Bad news for France, the UK, Belgium and other European countries forcing their Internet service providers to store all their customers’ traffic and location data for intelligence purposes; the highest court in the European Union has confirmed that it is illegal to do so, unless there is a clear and present danger to national or public security.
The rulings, handed down by the Court of Justice of the European Union (CJEU) in three cases involving France, the UK and Belgium, are not just a victory for privacy advocates who have been fighting national antitrust schemes. . . . . data retention in the EU. They could also be a blow to the UK’s hopes of maintaining unhindered data flows with the EU after Brexit takes place later this year.
This is because the UK would need a decision from the European Commission on the adequacy of data protection for its companies to continue serving customers on the continent. This is granted to countries whose privacy laws are roughly in line with those of the EU. But now the highest court in the EU has ruled that the UK’s data retention laws and those of France and Belgium violate the block’s privacy laws.
In a press release, the court said that the 2002 EU Electronic Privacy Directive “excludes national legislation that requires electronic communications service providers to carry out the general and indiscriminate transmission of traffic data and location data to security and intelligence agencies to safeguard national security. ” “
“Today’s ruling reinforces the rule of law in the EU,” said Caroline Wilson Palow, legal director of Privacy International, one of the activist groups that initiated the cases. Democratic societies must put limits and controls on the surveillance powers of our police and intelligence agencies. “
Long-running argument
The discussion about the legality of data retention laws has raged for years.
In 2014, a year after NSA whistleblower Edward Snowden revealed that Verizon was collecting customer records for intelligence purposes in the US, the CJEU struck down an eight-year EU law that required similar activity. . . . in all Europe. He said that the Data Retention Directive did not include sufficient safeguards for people’s privacy; Most importantly, the law is disproportionate to the threat for which it was designed.
But some countries continued to have their own data retention laws, although they no longer have an EU law to support them.
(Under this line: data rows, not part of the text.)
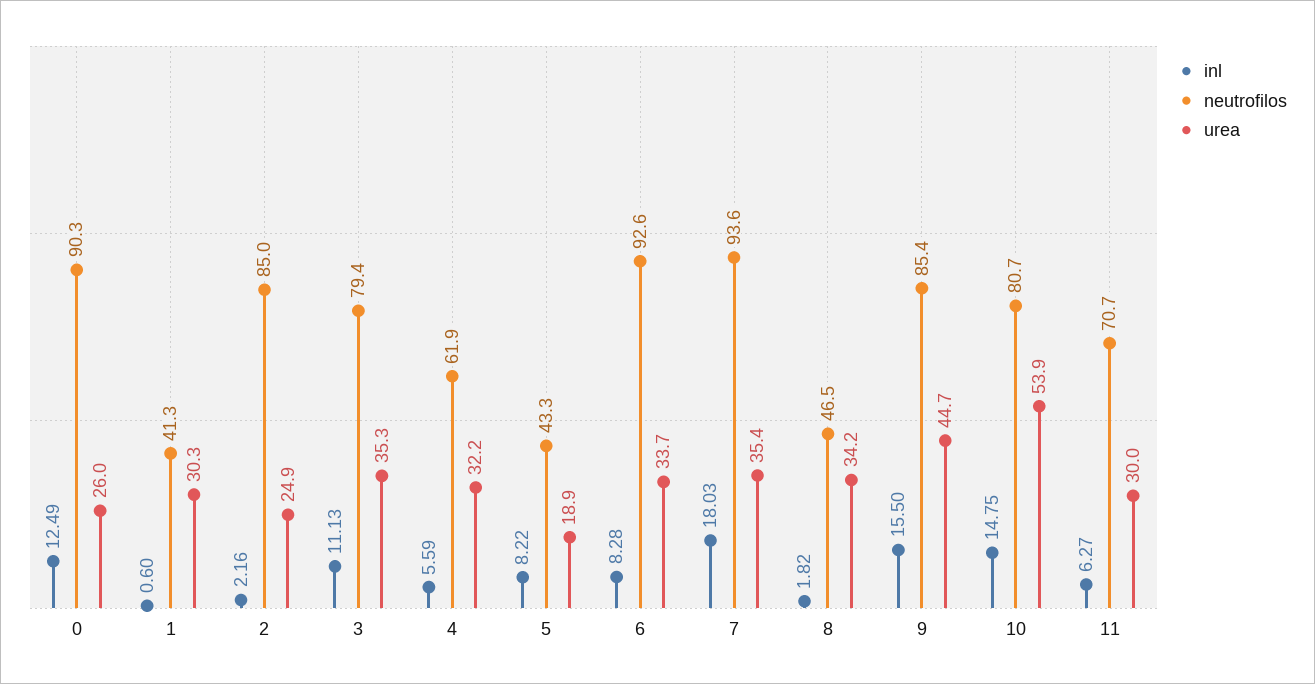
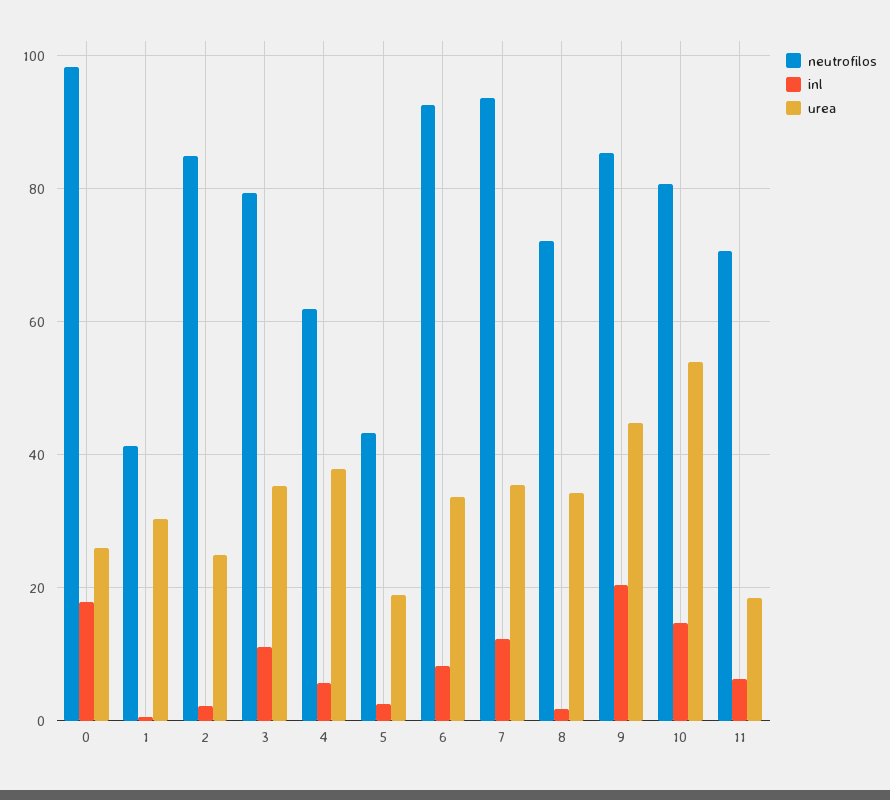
inl, 0: 12.49 -> 18
neutrofilos, 0: 90.3 -> 98
urea, 4: 32.2 -> 38
inl, 5: 8.22 -> 2
inl, 7: 18.03 -> 12
neutrofilos, 8: 46.5 -> 72
inl, 9: 15.5 -> 20
urea, 11: 30 -> 18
In late 2016, the CJEU reissued a ruling on the matter, saying such national laws were not acceptable unless they had strict safeguards.
Some European countries defended themselves, arguing that data retention laws are not covered by the Electronic Privacy Directive, because countries, and not the EU, can decide on national security measures. The European Commission supported them in this. However, the court clarified on Tuesday that, yes, EU privacy law definitely applies here, and that means data retention schemes must be provided, with strong privacy guarantees.
In addition, the CJEU said that national courts must ignore evidence gathered through the “general and indiscriminate” retention of traffic and location data.
They may do so temporarily when faced with “a serious threat to national security that proves to be genuine and present or foreseeable”, and they may have laws that require selective retention of such data “on the basis of objective and non-discriminatory factors, on categories of interested persons or using geographic criteria “
Countries can even force electronic communications providers to collect traffic and location data in real time, provided it is limited to suspected terrorists and an independent court or body has authorized the measure.
In the UK, the Investigative Powers Act, popularly known as the “Snooper Letter”, tells ISPs and mobile operators to store all their customers’ connection records for one year, regardless whether those clients are suspected of a crime or not. The law allows UK authorities to examine, without a court order, to which servers a person is connected and when.